── Extract provided

Cloistered rule (院政, insei) was a form of government in Japan during the Heian period. In this bifurcated system, an emperor abdicated, but retained power and influence. Those retired emperors, who withdrew to live in monasteries (院), continued to act in ways intended to counterbalance the influence of Fujiwara regents and the warrior class. Simultaneously, the titular emperor, the former emperor's chosen successor, fulfilled all the ceremonial roles and formal duties of the monarchy.

Retired emperors were called Daijō Tennō or Jōkō. A retired emperor who entered a Buddhist monastic community became a Cloistered Emperor (in 太上法皇).

There were retired emperors, including cloistered emperors, both before and after the Heian period, but the notion of cloistered rule as a system usually refers to the practice put in place by Emperor Shirakawa in 1086 and followed by his successors until the rise of the Kamakura shogunate in 1192.

────
── Entries

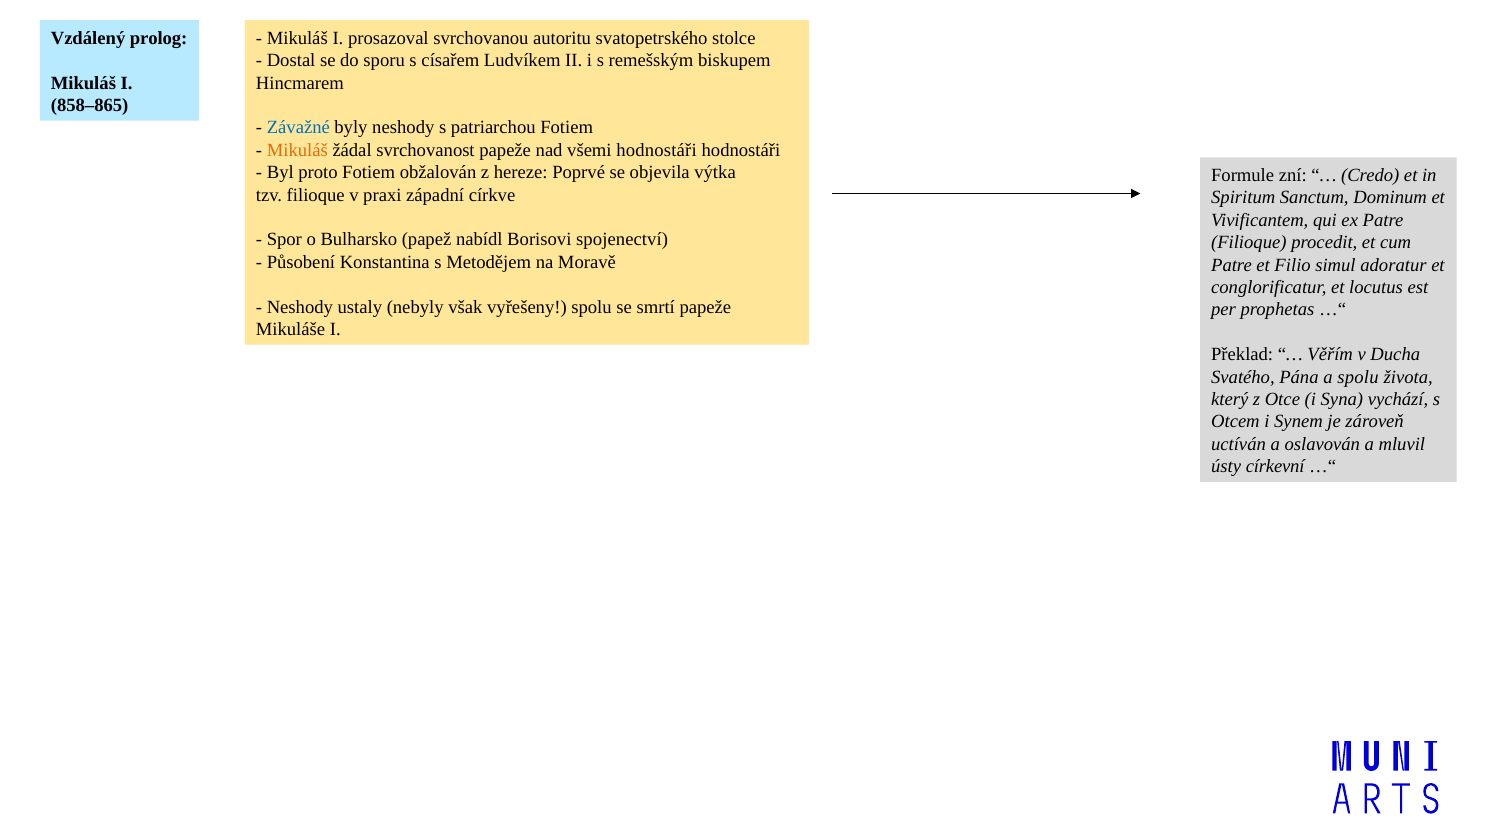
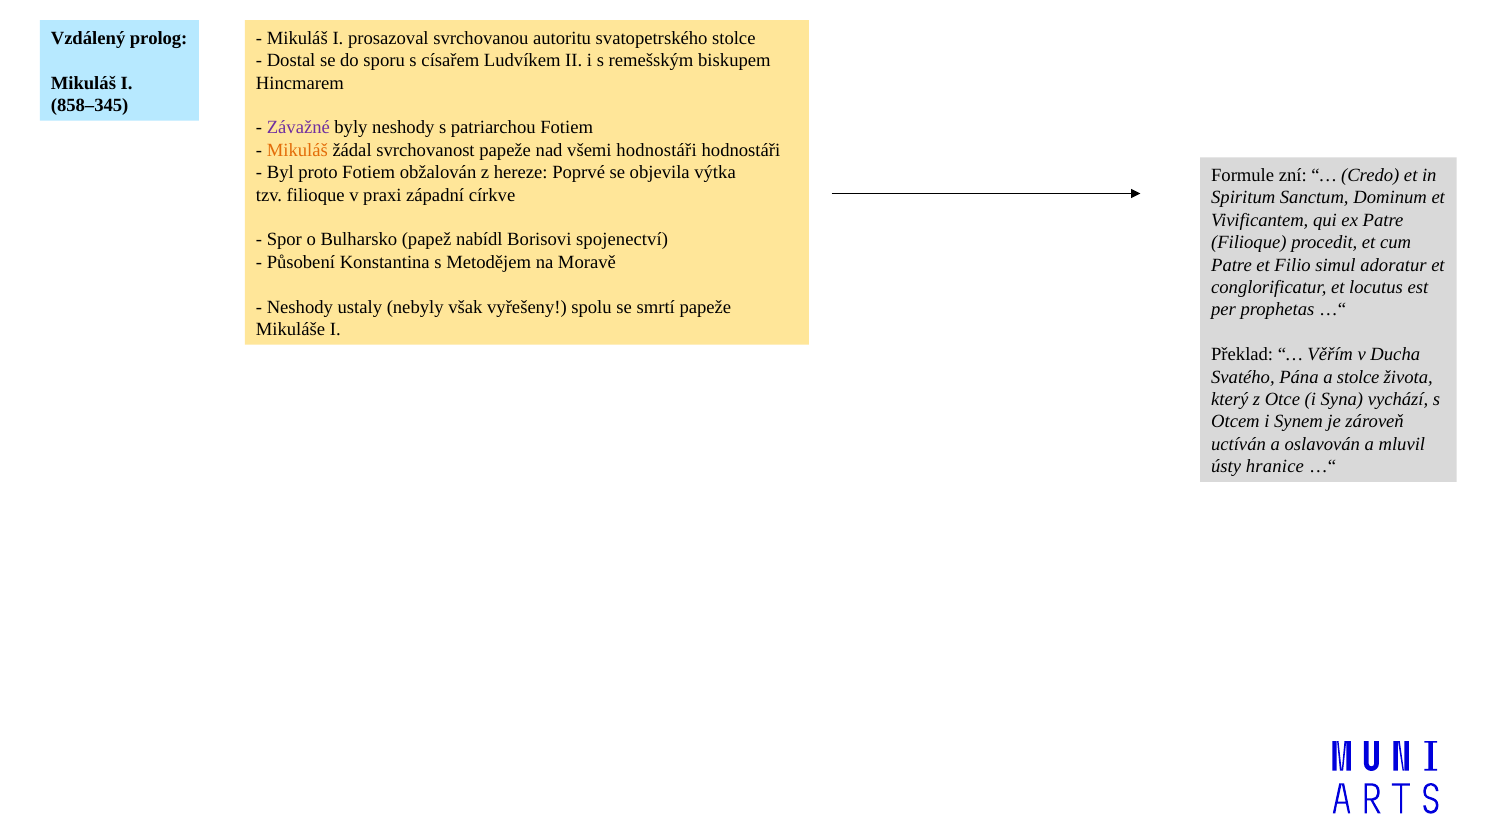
858–865: 858–865 -> 858–345
Závažné colour: blue -> purple
a spolu: spolu -> stolce
církevní: církevní -> hranice
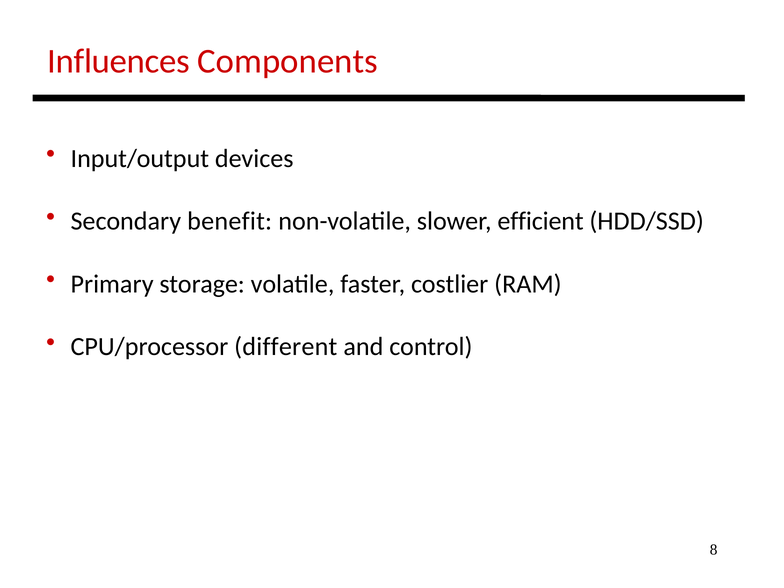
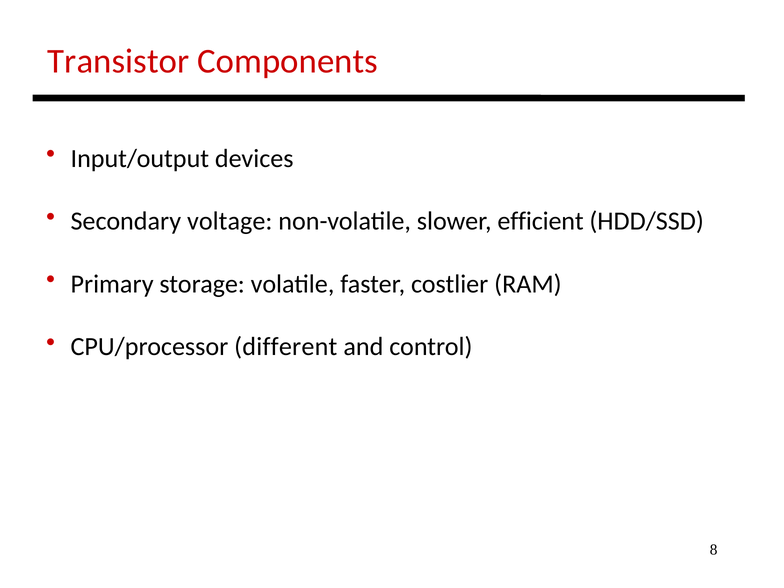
Influences: Influences -> Transistor
benefit: benefit -> voltage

────

● Problem to solve
From the passage on cloistered rule, extract the portion that begins at the words "Cloistered rule (院政, insei)" and stops after the words "of the monarchy.", copying it unchanged.

● The solution
Cloistered rule (院政, insei) was a form of government in Japan during the Heian period. In this bifurcated system, an emperor abdicated, but retained power and influence. Those retired emperors, who withdrew to live in monasteries (院), continued to act in ways intended to counterbalance the influence of Fujiwara regents and the warrior class. Simultaneously, the titular emperor, the former emperor's chosen successor, fulfilled all the ceremonial roles and formal duties of the monarchy.